Mais revenons à nos moutons. Le patrimoine gastronomique inscrit à l’Unesco.

Clairement, c’est un acte de muséification, qui prouve que M. Sarkozy ne se sent absolument pas concerné par la gastronomie française. Il la considère comme un objet étranger à lui-même ; son inscription à l’inventaire du Patrimoine révèle combien M. Sarkozy en est le touriste.

Idem le Musée de l’Histoire de France. Ouvre-t-on un « Musée de l’Ipod » ? Non, on en fera un quand l’usage de l’Ipod sera caduc et pour bonne part indéchiffrable, définitivement étranger à nos usages. On fait des musées de la charrue ou de la locomotive à vapeur, parce que tout cela nous apparaît pittoresque. Et bien pour M. Sarkozy, l’Histoire de France est pittoresque. Elle n’est pas constitutive de son être et du sens qu’il met dans son action politique, il en est encore le touriste.

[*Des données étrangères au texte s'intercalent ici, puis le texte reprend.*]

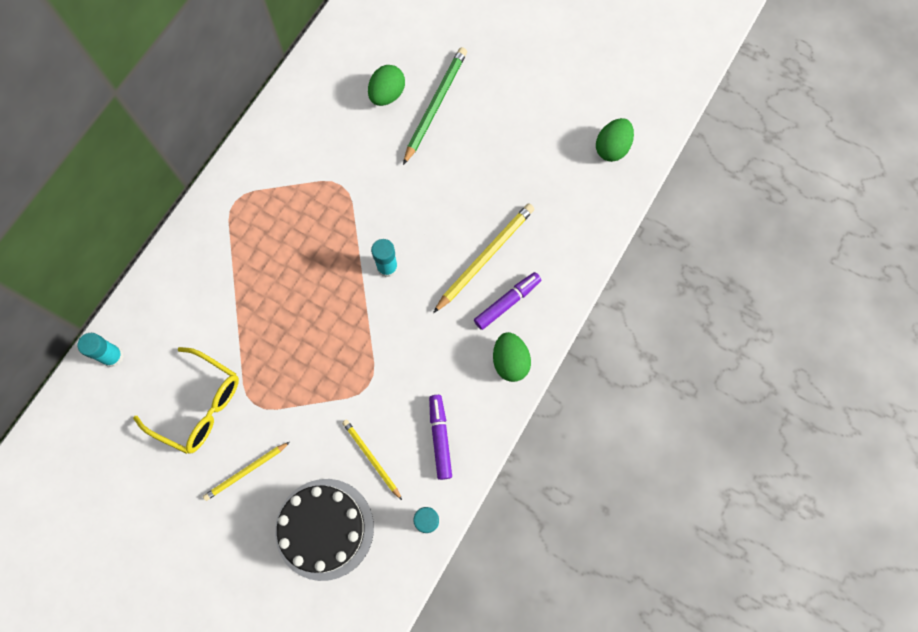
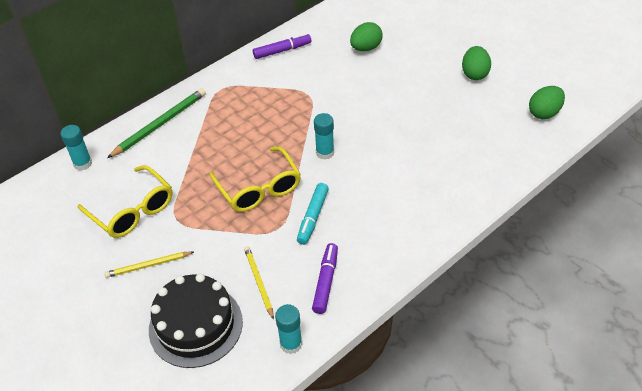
camera: 20 degrees right, 25 degrees down
green pencil [403,47,467,165] -> green pencil moved to [107,88,206,158]
yellow pencil [433,203,534,313] -> none
purple marker [474,272,541,330] -> purple marker moved to [253,33,311,59]
green egg [493,332,531,382] -> green egg moved to [462,46,491,80]
none -> yellow glasses [209,147,301,212]
none -> turquoise marker [297,183,329,245]

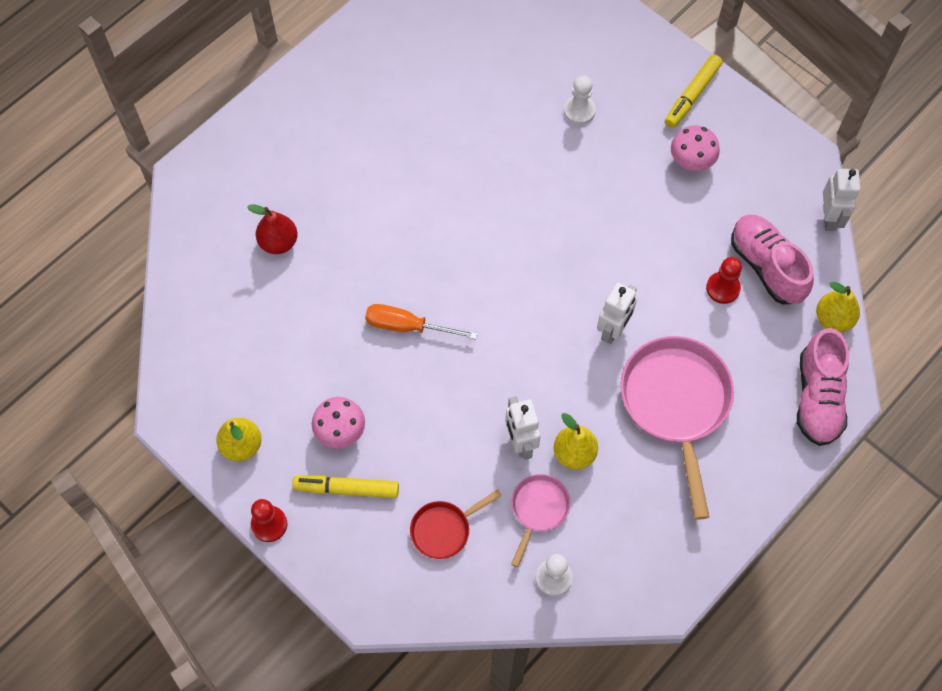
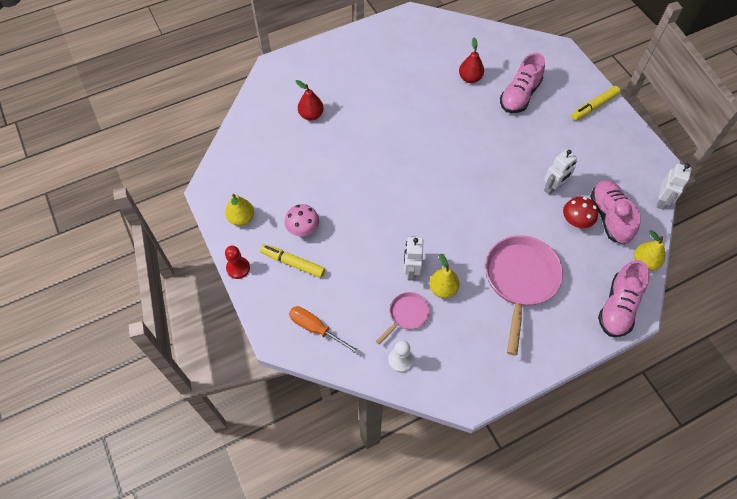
camera: 20 degrees right, 5 degrees down
orange screwdriver [365,304,477,340] -> orange screwdriver moved to [289,306,360,355]
red pan [410,490,502,559] -> none
white pawn [564,76,596,125] -> pink shoe [500,53,545,113]
white robot [597,282,637,344] -> white robot moved to [544,149,577,195]
pink mushroom [671,125,720,171] -> none
red pawn [706,257,742,304] -> red mushroom [563,196,598,228]
none -> red pear [459,38,484,83]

J’ai voté pour Ségolène Royal, par nihilisme. Mais je ne pensais pas que Nicolas Sarkozy puisse mettre à exécution une plus grande entreprise de mise à mort générale, avec une efficacité d’autant plus redoutable qu’elle avance sous les dehors crédibles d’une réhabilitation de la France, de son identité nationale, de sa cuisine, de son Histoire.

1967, autorisation de la pilule contraceptive. 1974, regroupement familial. 1975, légalisation de l’avortement. Une génération plus tard, l’Histoire de France entre au musée.